Give the data again from the beginning through the line containing "CHOJNICE.COM", switching "Kultura" to "Sport" and leaving everything else unchanged.
»»
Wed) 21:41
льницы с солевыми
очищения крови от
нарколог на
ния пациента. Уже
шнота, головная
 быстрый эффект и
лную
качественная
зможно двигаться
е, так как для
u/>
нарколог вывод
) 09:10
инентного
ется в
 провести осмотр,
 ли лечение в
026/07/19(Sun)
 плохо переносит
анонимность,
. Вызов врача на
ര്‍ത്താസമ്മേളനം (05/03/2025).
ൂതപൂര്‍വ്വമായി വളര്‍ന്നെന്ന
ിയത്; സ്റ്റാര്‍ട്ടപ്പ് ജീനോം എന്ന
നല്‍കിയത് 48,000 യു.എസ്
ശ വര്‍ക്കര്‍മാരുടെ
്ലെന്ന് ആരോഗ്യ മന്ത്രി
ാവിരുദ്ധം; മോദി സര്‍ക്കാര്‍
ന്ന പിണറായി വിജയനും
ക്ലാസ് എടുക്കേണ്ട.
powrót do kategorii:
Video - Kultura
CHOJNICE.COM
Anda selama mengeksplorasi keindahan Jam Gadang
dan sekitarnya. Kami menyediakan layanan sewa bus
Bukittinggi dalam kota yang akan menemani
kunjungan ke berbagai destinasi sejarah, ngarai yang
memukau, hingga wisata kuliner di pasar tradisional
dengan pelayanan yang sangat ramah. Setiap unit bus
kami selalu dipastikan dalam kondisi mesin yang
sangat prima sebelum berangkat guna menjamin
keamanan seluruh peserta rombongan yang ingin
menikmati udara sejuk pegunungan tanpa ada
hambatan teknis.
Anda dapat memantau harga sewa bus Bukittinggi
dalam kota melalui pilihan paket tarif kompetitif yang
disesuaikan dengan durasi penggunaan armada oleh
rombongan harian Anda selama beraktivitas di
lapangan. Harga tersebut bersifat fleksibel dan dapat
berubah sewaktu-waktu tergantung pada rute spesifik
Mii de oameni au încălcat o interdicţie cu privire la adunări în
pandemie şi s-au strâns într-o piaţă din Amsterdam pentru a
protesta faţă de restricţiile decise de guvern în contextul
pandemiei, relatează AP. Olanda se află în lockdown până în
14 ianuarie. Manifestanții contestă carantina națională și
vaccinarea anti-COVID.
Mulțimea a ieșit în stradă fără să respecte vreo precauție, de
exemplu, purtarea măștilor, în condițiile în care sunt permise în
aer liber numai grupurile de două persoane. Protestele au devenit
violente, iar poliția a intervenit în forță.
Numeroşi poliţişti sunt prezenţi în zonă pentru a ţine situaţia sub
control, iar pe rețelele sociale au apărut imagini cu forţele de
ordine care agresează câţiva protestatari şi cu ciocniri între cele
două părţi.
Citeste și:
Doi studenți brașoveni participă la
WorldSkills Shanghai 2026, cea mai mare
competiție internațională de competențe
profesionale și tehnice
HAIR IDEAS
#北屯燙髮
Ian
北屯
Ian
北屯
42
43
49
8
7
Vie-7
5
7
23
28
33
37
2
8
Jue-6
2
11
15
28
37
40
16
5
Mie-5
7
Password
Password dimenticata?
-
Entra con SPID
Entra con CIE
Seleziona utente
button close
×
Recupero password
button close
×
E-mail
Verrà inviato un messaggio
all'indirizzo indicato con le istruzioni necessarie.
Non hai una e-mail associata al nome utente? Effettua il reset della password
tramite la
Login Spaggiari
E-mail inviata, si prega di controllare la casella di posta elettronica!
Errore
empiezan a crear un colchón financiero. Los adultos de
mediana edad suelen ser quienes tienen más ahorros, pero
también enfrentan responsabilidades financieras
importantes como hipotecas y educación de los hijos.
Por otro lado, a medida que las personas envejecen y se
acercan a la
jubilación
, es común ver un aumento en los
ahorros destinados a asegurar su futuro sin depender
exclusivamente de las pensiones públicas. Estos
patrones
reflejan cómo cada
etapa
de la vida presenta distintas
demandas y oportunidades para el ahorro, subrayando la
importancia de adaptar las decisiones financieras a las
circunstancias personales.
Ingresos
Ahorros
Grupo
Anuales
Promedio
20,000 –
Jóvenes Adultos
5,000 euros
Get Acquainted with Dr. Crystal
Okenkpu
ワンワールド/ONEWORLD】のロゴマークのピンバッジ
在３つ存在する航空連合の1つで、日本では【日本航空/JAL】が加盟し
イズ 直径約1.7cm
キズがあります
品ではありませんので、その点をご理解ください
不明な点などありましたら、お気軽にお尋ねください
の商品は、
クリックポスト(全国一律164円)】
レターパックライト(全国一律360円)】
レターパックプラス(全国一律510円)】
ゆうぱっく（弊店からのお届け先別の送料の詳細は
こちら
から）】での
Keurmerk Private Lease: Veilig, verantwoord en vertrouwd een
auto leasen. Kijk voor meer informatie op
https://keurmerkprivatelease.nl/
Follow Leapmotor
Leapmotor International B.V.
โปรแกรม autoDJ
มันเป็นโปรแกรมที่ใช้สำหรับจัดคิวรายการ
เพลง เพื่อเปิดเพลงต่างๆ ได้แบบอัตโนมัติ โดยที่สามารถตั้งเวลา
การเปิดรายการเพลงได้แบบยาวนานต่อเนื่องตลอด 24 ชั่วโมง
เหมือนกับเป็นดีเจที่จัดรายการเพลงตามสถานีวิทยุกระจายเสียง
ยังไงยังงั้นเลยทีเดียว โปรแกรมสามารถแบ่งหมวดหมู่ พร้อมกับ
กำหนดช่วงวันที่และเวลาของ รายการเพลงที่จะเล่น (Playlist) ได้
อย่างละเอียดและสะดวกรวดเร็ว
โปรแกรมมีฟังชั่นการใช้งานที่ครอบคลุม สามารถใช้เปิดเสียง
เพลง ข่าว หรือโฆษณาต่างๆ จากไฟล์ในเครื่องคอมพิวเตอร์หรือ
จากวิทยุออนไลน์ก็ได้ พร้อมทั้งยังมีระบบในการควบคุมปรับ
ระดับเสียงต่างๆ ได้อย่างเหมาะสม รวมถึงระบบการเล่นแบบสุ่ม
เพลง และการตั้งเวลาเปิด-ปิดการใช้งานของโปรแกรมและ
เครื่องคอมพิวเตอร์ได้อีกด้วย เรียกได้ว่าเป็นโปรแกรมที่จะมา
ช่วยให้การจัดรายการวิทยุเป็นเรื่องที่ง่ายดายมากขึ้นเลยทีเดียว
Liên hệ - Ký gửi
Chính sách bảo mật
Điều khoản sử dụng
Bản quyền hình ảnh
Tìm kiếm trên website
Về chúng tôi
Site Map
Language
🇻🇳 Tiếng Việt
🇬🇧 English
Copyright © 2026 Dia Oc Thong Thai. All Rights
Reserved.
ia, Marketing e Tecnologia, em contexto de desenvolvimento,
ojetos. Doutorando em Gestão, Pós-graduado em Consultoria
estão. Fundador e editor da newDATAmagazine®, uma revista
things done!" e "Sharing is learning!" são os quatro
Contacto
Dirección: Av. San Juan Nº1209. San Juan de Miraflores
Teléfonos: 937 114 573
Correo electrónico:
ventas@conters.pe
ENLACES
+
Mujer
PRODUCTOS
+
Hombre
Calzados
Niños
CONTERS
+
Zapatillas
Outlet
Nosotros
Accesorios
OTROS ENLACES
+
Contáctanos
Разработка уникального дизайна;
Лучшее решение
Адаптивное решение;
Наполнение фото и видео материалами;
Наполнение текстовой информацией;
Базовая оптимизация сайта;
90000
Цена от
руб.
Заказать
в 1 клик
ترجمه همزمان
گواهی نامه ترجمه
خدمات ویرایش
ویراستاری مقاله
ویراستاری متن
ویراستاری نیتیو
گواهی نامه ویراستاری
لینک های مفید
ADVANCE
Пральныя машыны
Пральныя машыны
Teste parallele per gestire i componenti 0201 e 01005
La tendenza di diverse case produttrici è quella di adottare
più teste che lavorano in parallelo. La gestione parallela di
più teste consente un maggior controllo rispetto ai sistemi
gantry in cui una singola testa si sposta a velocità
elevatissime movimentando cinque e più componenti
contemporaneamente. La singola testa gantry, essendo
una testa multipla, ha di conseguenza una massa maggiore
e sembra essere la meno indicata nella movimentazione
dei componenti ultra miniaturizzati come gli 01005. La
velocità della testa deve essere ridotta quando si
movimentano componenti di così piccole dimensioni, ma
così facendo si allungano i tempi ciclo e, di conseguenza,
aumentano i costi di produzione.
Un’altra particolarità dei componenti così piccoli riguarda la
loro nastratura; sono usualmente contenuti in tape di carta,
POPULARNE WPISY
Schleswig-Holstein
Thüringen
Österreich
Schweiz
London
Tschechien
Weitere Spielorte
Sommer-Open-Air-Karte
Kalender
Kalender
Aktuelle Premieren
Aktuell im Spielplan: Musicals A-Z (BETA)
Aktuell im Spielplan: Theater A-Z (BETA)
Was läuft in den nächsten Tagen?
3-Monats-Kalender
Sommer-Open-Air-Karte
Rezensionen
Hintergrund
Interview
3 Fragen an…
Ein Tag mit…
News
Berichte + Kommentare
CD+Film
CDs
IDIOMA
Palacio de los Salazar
««
§ **ANSWER TO THIS EXERCISE**
Wed) 21:41
льницы с солевыми
очищения крови от
нарколог на
ния пациента. Уже
шнота, головная
 быстрый эффект и
лную
качественная
зможно двигаться
е, так как для
u/>
нарколог вывод
) 09:10
инентного
ется в
 провести осмотр,
 ли лечение в
026/07/19(Sun)
 плохо переносит
анонимность,
. Вызов врача на
ര്‍ത്താസമ്മേളനം (05/03/2025).
ൂതപൂര്‍വ്വമായി വളര്‍ന്നെന്ന
ിയത്; സ്റ്റാര്‍ട്ടപ്പ് ജീനോം എന്ന
നല്‍കിയത് 48,000 യു.എസ്
ശ വര്‍ക്കര്‍മാരുടെ
്ലെന്ന് ആരോഗ്യ മന്ത്രി
ാവിരുദ്ധം; മോദി സര്‍ക്കാര്‍
ന്ന പിണറായി വിജയനും
ക്ലാസ് എടുക്കേണ്ട.
powrót do kategorii:
Video - Sport
CHOJNICE.COM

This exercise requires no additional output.